The carvers stroke, more familiar to woodworkers, uses the chisel like a blade, to cut in the direction of the hit. This is what you use to remove the anorak, it can be taken right to the finished surface of the skin. After that, if you wish you can emulate the ancients and get out your abrasives to polish the skin to a shine. Of course you can cheat with the shine and use wax but it won't last very long. The French understood that a surface polished Sans Cire would become our ‘Sincere’ or real surface.

It was Eric Gill who first noticed the difference between the two strokes and spoke it. Before then everyone just did it instinctively. And I would dare to suggest that that instinct is still the most precious tool for carving stone, knowing when you can move a lot of stone, and when to stop, so that the shock doesn’t fracture that beautiful surface, once you get to it with your fine chisels and the carvers stroke.

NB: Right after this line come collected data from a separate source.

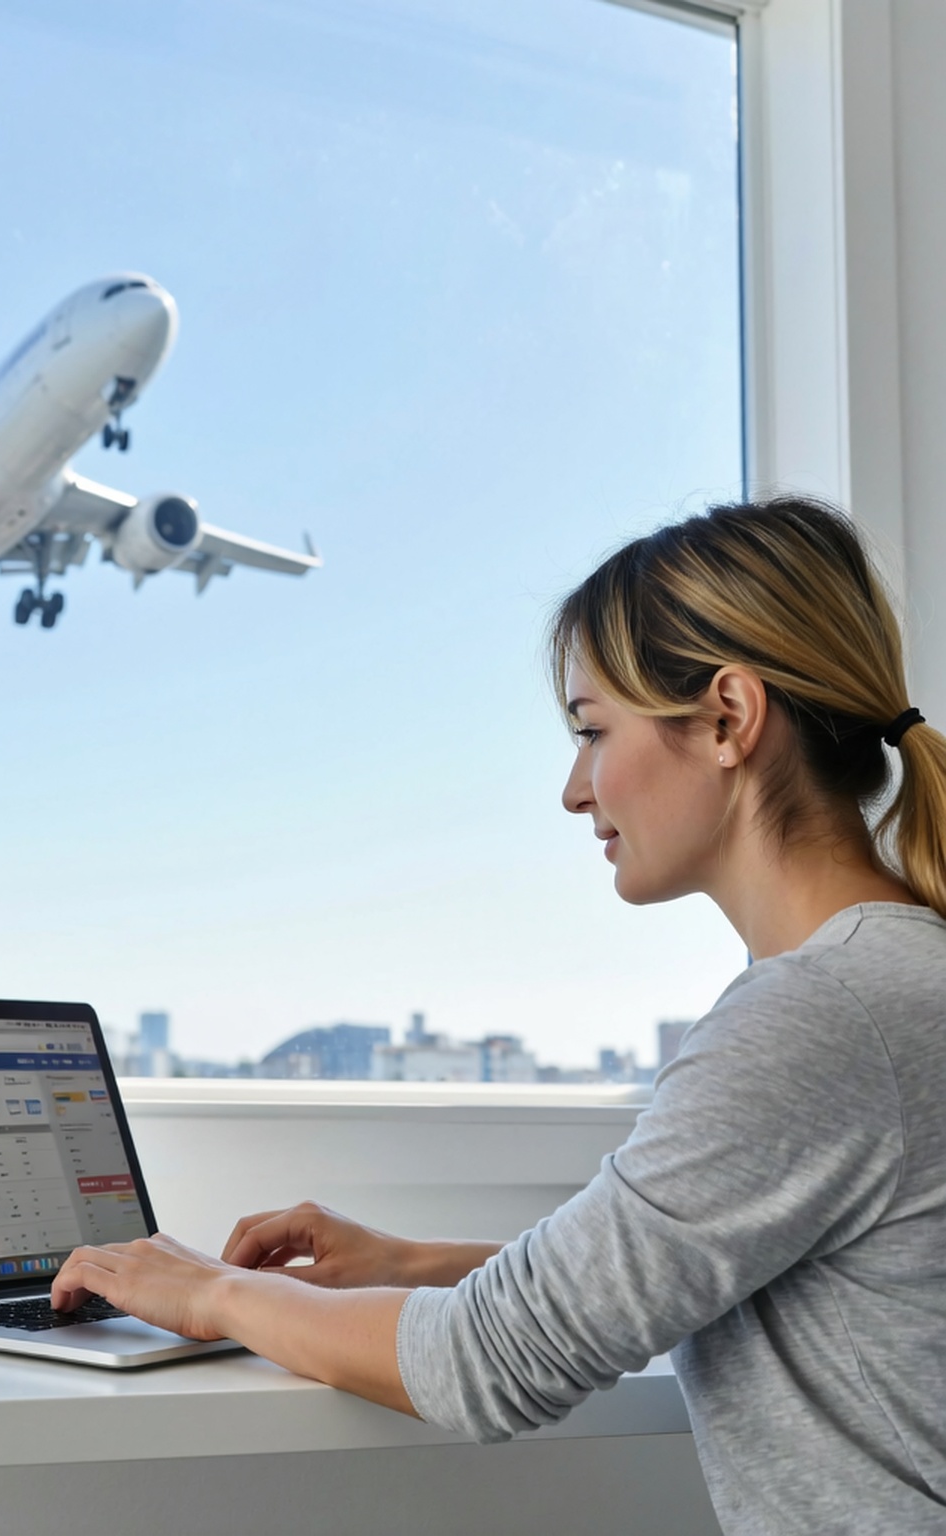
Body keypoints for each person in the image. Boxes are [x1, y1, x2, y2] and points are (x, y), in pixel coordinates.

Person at [51, 497, 946, 1534]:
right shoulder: (893, 978)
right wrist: (409, 1264)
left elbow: (491, 1363)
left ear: (728, 719)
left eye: (593, 731)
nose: (576, 790)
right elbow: (678, 1266)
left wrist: (208, 1296)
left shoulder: (819, 1016)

If you have never tried carving stone, you could do worse than to have a go. Forget any clumsy bashing that you may have done on brick, it bears no resemblance. It is an intuitive process. Strangely the stone begins to work with you, it gets less hard, you get braver, until you only want to work the densest stone in pieces measured in tonnes. Before long you realise that you can read it, which way it laid while it was formed, where its faults are concealed, how thin it will bear to get. You will learn to feel the presence of something that is ancient yet is still strangely alive, that actually greets you in the morning with the dew of its own sweat. That the faint smell of diesel that freshly quarried limestone breathes is still the smell of the sea creatures trapped as though it was last week, now contained as fossils.

Not the most technically advanced process, but one that is so basic that it gives you plenty of time to ponder into the past, and by association into the future. On the other hand, should you want it to be technically advanced there are air tools, grinders, and water erosion tools, but you wont get to know stone.